Myth #6: I am a better negotiator than the dealer
Being confident in your abilities to negotiate might be beneficial, but don’t be overconfident. This is what auto dealers do for a living and every day. probably don’t.
You probably won’t be able to outbid a team of individuals that negotiate hundreds of deals each month if all you do is negotiate the acquisition of a new car every few years.
Bring a dependable friend or relative with you and come prepared with the information you need to make your decision.
Myth #7: Online shopping has the best bargains.
One aspect of the car-buying process is shopping online at places like Costco, AAA, TrueCar, or anyone else that sells your information to dealerships willing to honor a pre-set price for a particular vehicle.
The interest rate on your loan, trade-in value, improvements, and an extended warranty are additional expenses that may have an impact on your bottom line. All are negotiable or at the very least optional.
Myth no. 8: Money is king
A new car is not one of the items you can save money by paying in full, unless the automaker offers cash-only incentives, which is uncommon.
Cash buyers do not provide the dealer with any incentive to offer discounts because the dealer may make more money when you lease or finance. If you finance the vehicle, the dealer typically receives a commission, but an all-cash transaction doesn’t increase its revenue.
You are not required to accept their money because of this. At your bank or credit union, search for the best rate.
If the numbers still add up for you, the dealer might be able to match or even beat the financing you’ve discovered on your own. Cash payments may reduce the likelihood of price reductions.
Myth #9: You can afford it if you can buy it.
Dealership finance specialists are always able to find a way to fit a car into your budget. How much of a monthly payment can you afford? is frequently one of their first inquiries.
They claim that you can afford the car if they can reduce the monthly payment to a level that works with your spending plan.
It doesn’t necessarily mean you can afford something just because you can buy it on paper. The monthly payments are reduced when a loan is extended from 48 to 60 or 70 months, but the total cost is significantly increased.
Take a look at the total cost. Don’t purchase it if the price is not one you are comfortable with. It’s not fun to have to make auto payments for an additional year or two, especially if the car will eventually be worth less than the loan.
Myth #10: You should purchase it if you can afford it.
Go back and carefully examine this major purchase even if the auto payment is within your means. No need to haste. The current deal will still be available in a day or two, if not longer.

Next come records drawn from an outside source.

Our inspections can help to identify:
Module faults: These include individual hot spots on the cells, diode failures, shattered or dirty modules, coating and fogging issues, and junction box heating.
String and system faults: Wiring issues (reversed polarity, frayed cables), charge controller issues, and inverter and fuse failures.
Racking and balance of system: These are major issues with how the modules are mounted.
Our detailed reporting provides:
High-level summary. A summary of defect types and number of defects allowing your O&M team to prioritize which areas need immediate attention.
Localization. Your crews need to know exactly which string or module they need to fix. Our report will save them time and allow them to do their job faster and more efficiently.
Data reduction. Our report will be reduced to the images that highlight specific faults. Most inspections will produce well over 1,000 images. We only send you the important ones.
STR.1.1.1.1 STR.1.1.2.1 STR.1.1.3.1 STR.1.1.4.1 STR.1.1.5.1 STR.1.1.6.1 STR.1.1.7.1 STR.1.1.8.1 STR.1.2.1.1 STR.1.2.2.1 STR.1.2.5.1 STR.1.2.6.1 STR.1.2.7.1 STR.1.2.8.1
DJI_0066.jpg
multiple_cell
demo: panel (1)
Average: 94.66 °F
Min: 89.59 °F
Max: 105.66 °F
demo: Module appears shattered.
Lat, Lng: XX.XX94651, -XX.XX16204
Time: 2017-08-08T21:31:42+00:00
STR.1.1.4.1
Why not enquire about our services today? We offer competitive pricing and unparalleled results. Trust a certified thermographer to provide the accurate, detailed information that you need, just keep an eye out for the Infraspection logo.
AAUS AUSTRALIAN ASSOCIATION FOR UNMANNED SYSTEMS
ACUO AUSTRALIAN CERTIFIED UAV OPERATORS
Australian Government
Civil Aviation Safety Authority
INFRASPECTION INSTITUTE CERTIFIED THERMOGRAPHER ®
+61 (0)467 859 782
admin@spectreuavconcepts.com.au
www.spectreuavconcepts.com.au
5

You should be able to find a comparable deal the following week or the following month, barring the automobile being a loss leader or being in short supply.
While a salesperson will make every effort to dissuade you from leaving the lot without purchasing a car, the cost of a car should remain mostly unchanged even if you wait a little.
It’s up to you how it works with your spending plan. You are the only one who can decide what you can afford and how long you can afford to make payments.
For instance, the Edmunds Real Cost to Own calculator displays additional expenses you might not have taken into account while researching your car purchase, such as depreciation, loan interest, taxes, fees, insurance, fuel, maintenance, and repairs.
These expenses, which might mount up to more than the monthly loan payment, must be included in your car budget. In one year, the cost of auto insurance alone may be far higher than the cost of financing.
There are limitations to the fresh-car fragrance.